Input data
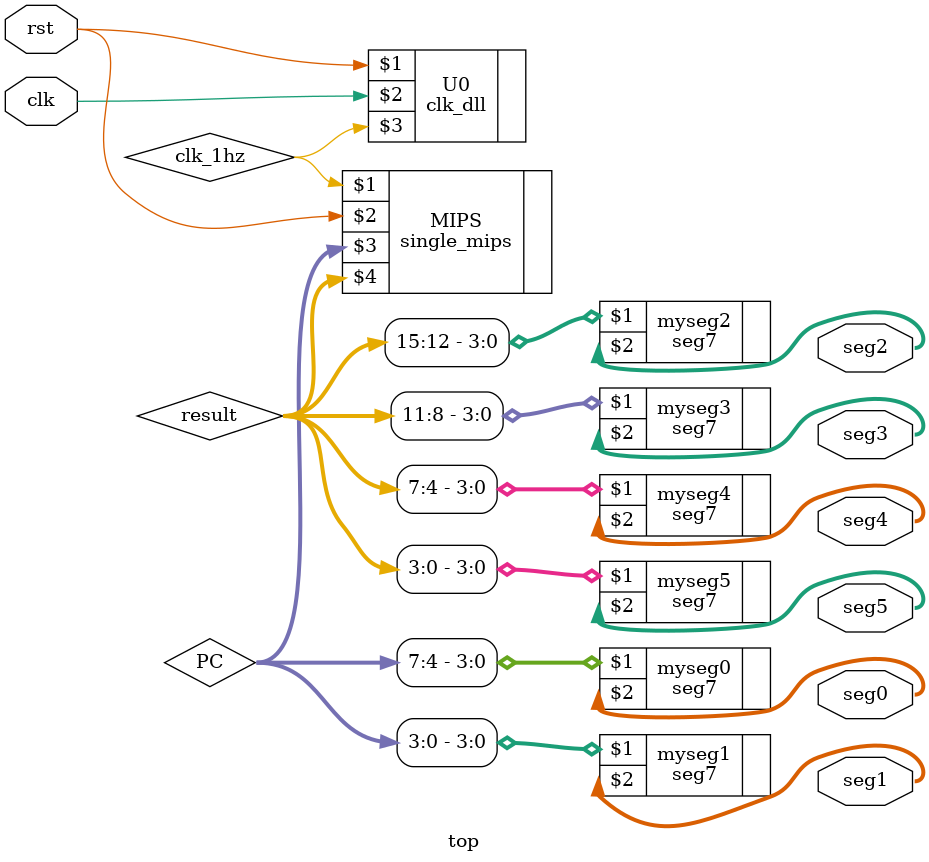
<source format=v>
`timescale 1ns / 1ps


module top(
    input clk,
    input rst,
    output [6:0] seg0,
    output [6:0] seg1,
    output [6:0] seg2,
    output [6:0] seg3,
    output [6:0] seg4,
    output [6:0] seg5
    );
    
    
    wire clk_1hz;
    clk_dll U0(
        rst,
        clk,
        clk_1hz
    );
    
    
    wire [31:0] PC;
    wire [31:0] result;
    single_mips MIPS(
        clk_1hz,
        rst,
        PC,
        result,
    );
    
    seg7 myseg0(PC[7:4], seg0);
    seg7 myseg1(PC[3:0], seg1);
    seg7 myseg2(result[15:12], seg2);
    seg7 myseg3(result[11:8], seg3);
    seg7 myseg4(result[7:4], seg4);
    seg7 myseg5(result[3:0], seg5);
    
endmodule

</source>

Required work
Count every line of the entries that includes "result", and say the number alone.

Written response
6